▸ Reading text
Given the relative concentrations of chloramine species in the OCWD treatment system, the contribution of NHCl₂ and to a lesser extent, NCl₃ may also impact AOP efficiency. However, no temperature-dependent kinetic data for this reaction, nor any product species for the analogous reactions with NHCl₂ and NCl₃ have been reported:

$$•\mathrm{OH}+{\mathrm{NHCl}}_2\to {\mathrm{H}}_2\mathrm{O}+•{\mathrm{NCl}}_2∕\mathrm{HOCl}+•\mathrm{NHCl}{\mathrm{k}}_3$$ (3)

$$•\mathrm{OH}+{\mathrm{NCl}}_3\to \mathrm{HOCl}+•{\mathrm{NCl}}_2{\mathrm{k}}_4$$ (4)

Therefore, in this study, absolute temperature-dependent rate constants for •OH radical reaction with NH₂Cl, NHCl₂, and NCl₃ were measured to allow a quantitative understanding of their impacts under AOP conditions.

2. Experimental

2.1. Materials and methods

Ammonium chloride (NH₄Cl), sodium hypochlorite (NaOCl), sodium tetraborate decahydrate (Na₂B₄O₇·10H₂O), and hydrochloric acid (HCl) were obtained from VWR International. Potassium thiocyante (KSCN) was purchased from the Sigma-Aldrich Chemical Company. All chemicals were >99% purity and used as received. Solutions were prepared in Milli-Q water (≥18.2 MΩ cm⁻¹). Concentrations of individual chloramine solutions were determined spectrophotometrically using literature (Yiin and Margerum, 1989) absorption coefficients (ε(NH₂Cl) = 461 M⁻¹ cm⁻¹ at 243 nm, ε (NHCl₂) = 272 M⁻¹ cm⁻¹ at 294 nm, and ε (NCl₃) = 195 M⁻¹ cm⁻¹ at 336 nm). Fresh chloramine solutions were prepared daily as described below, kept in the dark, and were used as soon as possible at their buffered pHs. The thermal decay of the chloramines was found to be less than 10% over a 5 h period.

▸ Source excerpt

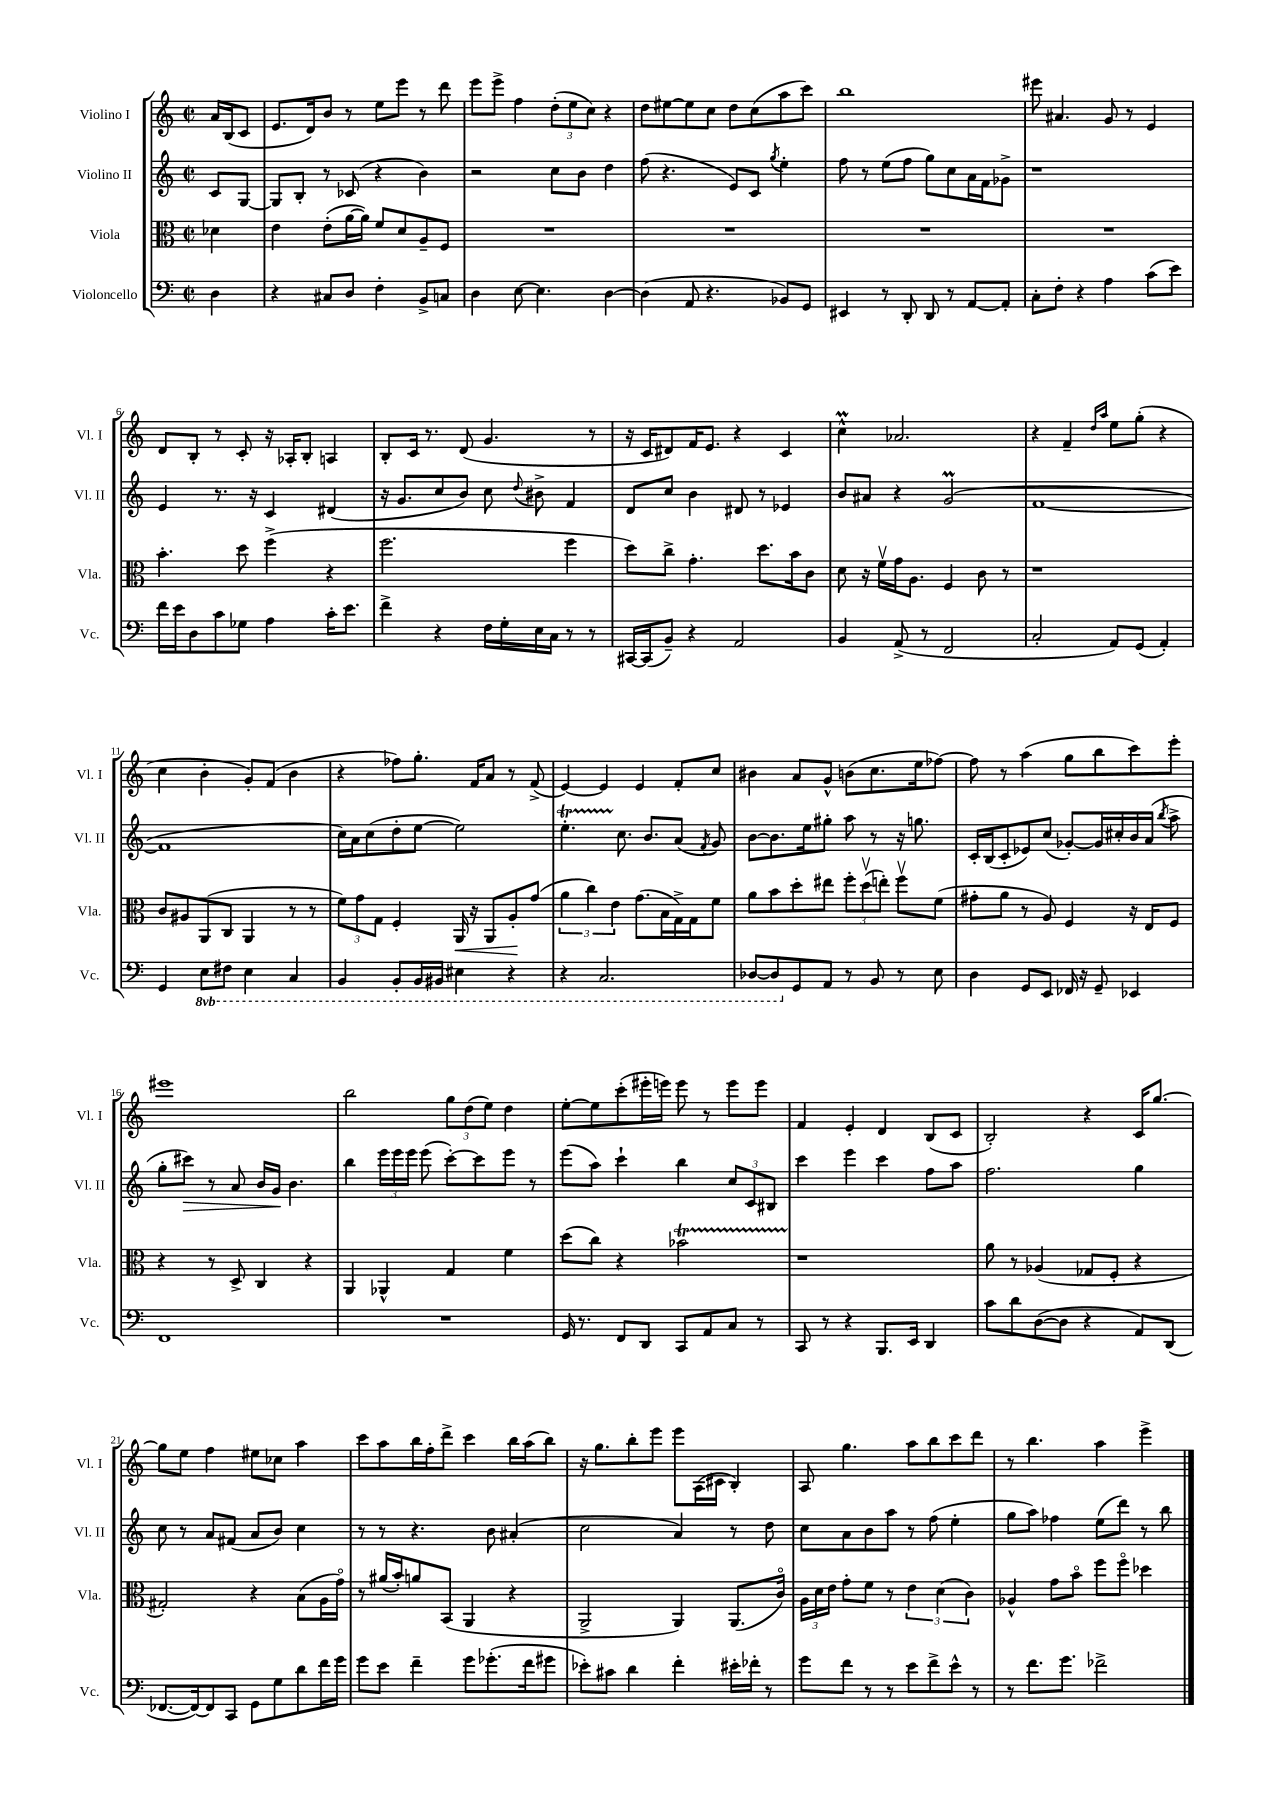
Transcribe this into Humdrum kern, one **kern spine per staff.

▸ What this exercise asks
**1)** How much did the chloramines decay thermally over a 5 h period, according to the text on chloramine reaction rates?
**2)** Please pick up the text on chloramine reaction rates after its final sentence and continue it.

▸ Responses to the tasks
**1)** Less than 10%.

**2)**
2.2. Chloramine preparation

The concentration of sodium hypochlorite in the stock solution was spectrophotometrically determined at λ_max = 290 nm based on the absorption coefficient ε = 350.4 M⁻¹ cm⁻¹ (Morris, 1966). NH₂Cl was prepared in 2.00 mM sodium tetraborate decahydrate solution buffered to pH 8.8 ± 0.1 by adding 20.0 mL of 6.25 mM sodium hypochlorite dropwise to 5.00 mL of 25 mM NH₄Cl with vigorous stirring over a period of ~15–30 min (Jafvert and Valentine, 1992). This allowed the reaction:

$${\mathrm{NH}}_3+\mathrm{HOCl}\rightleftharpoons {\mathrm{NH}}_2\mathrm{Cl}+{\mathrm{H}}_2\mathrm{O}{\mathrm{K}}_5=3.8\times {10}^{10}$$ (5)

(Margerum et al., 1994) to occur (Armesto et al., 1998). The solutions were kept stirring for at least 30 min after complete NaOCl addition. Typical efficiencies of NH₂Cl production were >95%, as based on initial reactant concentrations.

Dichloramine solutions were prepared by adjusting a monochloramine solution to pH = 3.5 using hydrochloric or perchloric acid. This allowed the disproportionation reaction (Vikesland et al., 2001; Vikesland and Valentine, 2002):

$$2{\mathrm{NH}}_2\mathrm{Cl}+{\mathrm{H}}^{+}\to {\mathrm{NH}}_4^{+}+{\mathrm{NHCl}}_2$$ (6)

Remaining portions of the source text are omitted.